MARS-SQL: A Multi-Agent Reinforcement Learning Framework For Text-To-SQL

Haolin Yang ⋅ Jipeng Zhang ⋅ Zhitao He ⋅ Alexander Zhou ⋅ Yi Fung

Abstract

Large Language Models (LLMs) often struggle with the precise logic and schema alignment required for complex Text-to-SQL tasks. While current methods rely heavily on static prompting, they lack the ability to dynamically adapt and self-correct through environmental interaction. To bridge this gap, we propose MARS-SQL, a trainable multi-agent framework for Text-to-SQL. Rather than introducing a new standalone SQL primitive, MARS-SQL makes an agentic workflow trainable by decomposing the problem into three specialized roles: schema grounding, query generation, and solution validation. Central to our approach is a generation agent trained via a multi-turn RL policy within a ReAct-style loop. The agent learns to iteratively reason, execute intermediate SQL actions on a live database, and refine its strategy based on execution feedback. To improve robustness, we further introduce a validation mechanism that treats solution selection as a generative modeling task, identifying the optimal interaction trajectory through next-token prediction probabilities. Empirical evaluations demonstrate the effectiveness of coupling interactive learning with trajectory ranking. MARS-SQL achieves state-of-the-art performance, recording an execution accuracy of 77.84\% on the BIRD development dataset and 89.75\% on the Spider test dataset, while also transferring strongly to out-of-domain benchmarks. Code is available at https://github.com/YangHaolin0526/MARS-SQL.

Lay Summary

Many people need answers from large databases, but writing database queries usually requires technical expertise. Recent AI systems can translate everyday questions into database queries, but they often make mistakes when the database is large, messy, or has many similar tables and columns. We introduce MARS-SQL, an AI system that solves this problem by working more like a human data analyst. Instead of producing a query in one step, it breaks the task into three parts: first identifying the relevant parts of the database, then trying possible queries while checking the database’s responses, and finally selecting the most reliable answer.

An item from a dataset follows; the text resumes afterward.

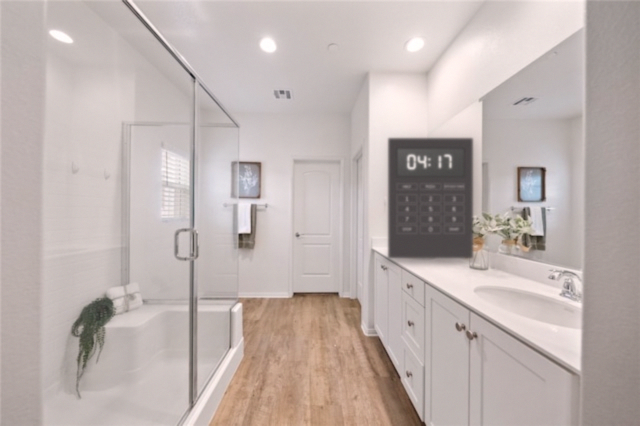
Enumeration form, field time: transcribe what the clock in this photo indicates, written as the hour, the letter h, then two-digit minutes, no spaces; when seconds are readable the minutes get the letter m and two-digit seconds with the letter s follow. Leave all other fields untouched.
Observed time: 4h17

During training, the system learns from whether its final query actually produces the correct result, which helps it recover from errors and improve its reasoning. This work matters because it can make professional databases easier to use for people who do not know SQL, while also making AI-generated database answers more reliable. In our experiments, MARS-SQL achieves strong results on several standard benchmarks, showing that interactive, self-correcting AI systems can be a promising direction for practical data analysis.